From “Good Enough” to Robust, Fault-Tolerant Enterprise Architecture

Frequently, when a system is stood up and used, the initial configuration ends up as the production configuration. Since initial testing and usage was successful, there’s no budget for further investigation into whether it is the best configuration for the long term. As a result, the system may not be ideal for future needs. System usage may continue to expand or even change in function (like moving from internal to customer-facing) and the system isn’t scalable. How then do you move from a limited system to something that can evolve and expand as business needs change?

As with just about any question in the IT realm, the answer is “it depends.” What is the tolerance for downtime? How will the system be used? Is it an internal system or an external, customer-facing system? What about disaster recovery? How much do you want to spend?

Scalability is the key to any robust IT system. Moving from a simple, stand-alone system to scalable distributed system can be costly (and painful) if done in a single grand step. However, breaking the move into many smaller steps will not only limit the impact to the current user base, but also allow for a more palatable financial cost.

One of the keys to a fault tolerant system is removing single points of failure. Clustering is one of the simplest ways to minimize failure points. Workload is split between two or more processes so if one process fails, the remaining process(es) handles the entire workload. Separating out the VMs that host similar processes onto different pieces of hardware eliminates the hardware as a failure point. Different degrees of separation can be used for development, testing and production. It would be prohibitively expensive to have all systems mirror a production configuration; however, a smaller, similarly configured system is still wise.

To provide the best quality of service for production, the following recommendations can be made:

Add an additional WESB cell to allow for side-by-side upgrades and immediate back off in case of issues with an upgrade.
Add IBM HTTP Servers (IHS) with the WebSphere plug-in in front of the WESB JVMs to allow scaling of WESB without updating the calling systems.
Cluster both the MQ and DB2 subsystems to provide fault tolerance for those components as well.

Each of these activities can be done independently and at different times. Determining the priority of each activity can drive when each part can be done.

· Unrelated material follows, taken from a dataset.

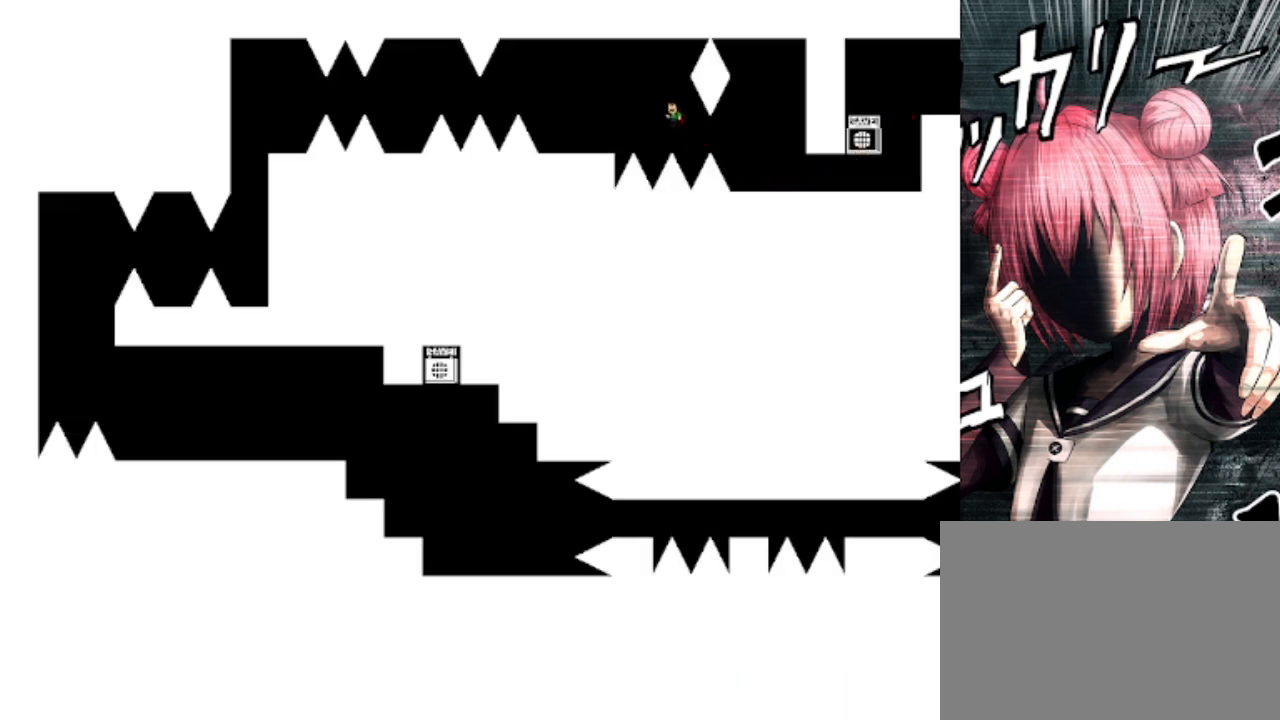
{"keys": ["left"], "events": [[300, "shift", "up"]]}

In this example, we start with the following :

Test environment as a single WebSphere Enterprise Service Bus (WESB) JVM, connecting to a single MQ server, backed by a single DB2 database.
Production as a two-node, multi-cluster WESB, connecting to a single MQ server, backed by a single DB2 database.
Although on virtual machines, everything runs on the same host.

For the first step, a second production WESB cell was added. JVM clusters of three members were created, with a cluster member of each cluster residing within a given VM. Each VM resides on a different host. This provides striping of clusters across a set of VMs and hosts and allows for testing of the new clustered architecture without impact on the currently running system. It may seem counter-intuitive to start with changes to production, but this allows for an accelerated roll-out of applications running on the middleware layer.

The second step shores up the back-end systems. The MQ system is clustered, adding an offline, passive instance on a separate VM and host. DB2 is clustered in a similar manner.

The third step turns our focus to the test system. A smaller WESB cell with a set of clusters is configured, with only two cluster members per cluster, spread across two VMs. All of this may reside on the same host since uptime requirements for the test system are not as stringent as production. This configuration still allows for testing operational procedures and functions that rely on clustering, but does not consume more than the minimum amount of resources.

The fourth step returns focus back to the production system, building out another WESB cell as was done in the first step. Once complete, the original two-node production cell can be phased out and decommissioned.

The fifth and final step creates a second test cell of similar proportions to the one created in step three. This gives a complete test system that replicates the production system, only on a smaller scale.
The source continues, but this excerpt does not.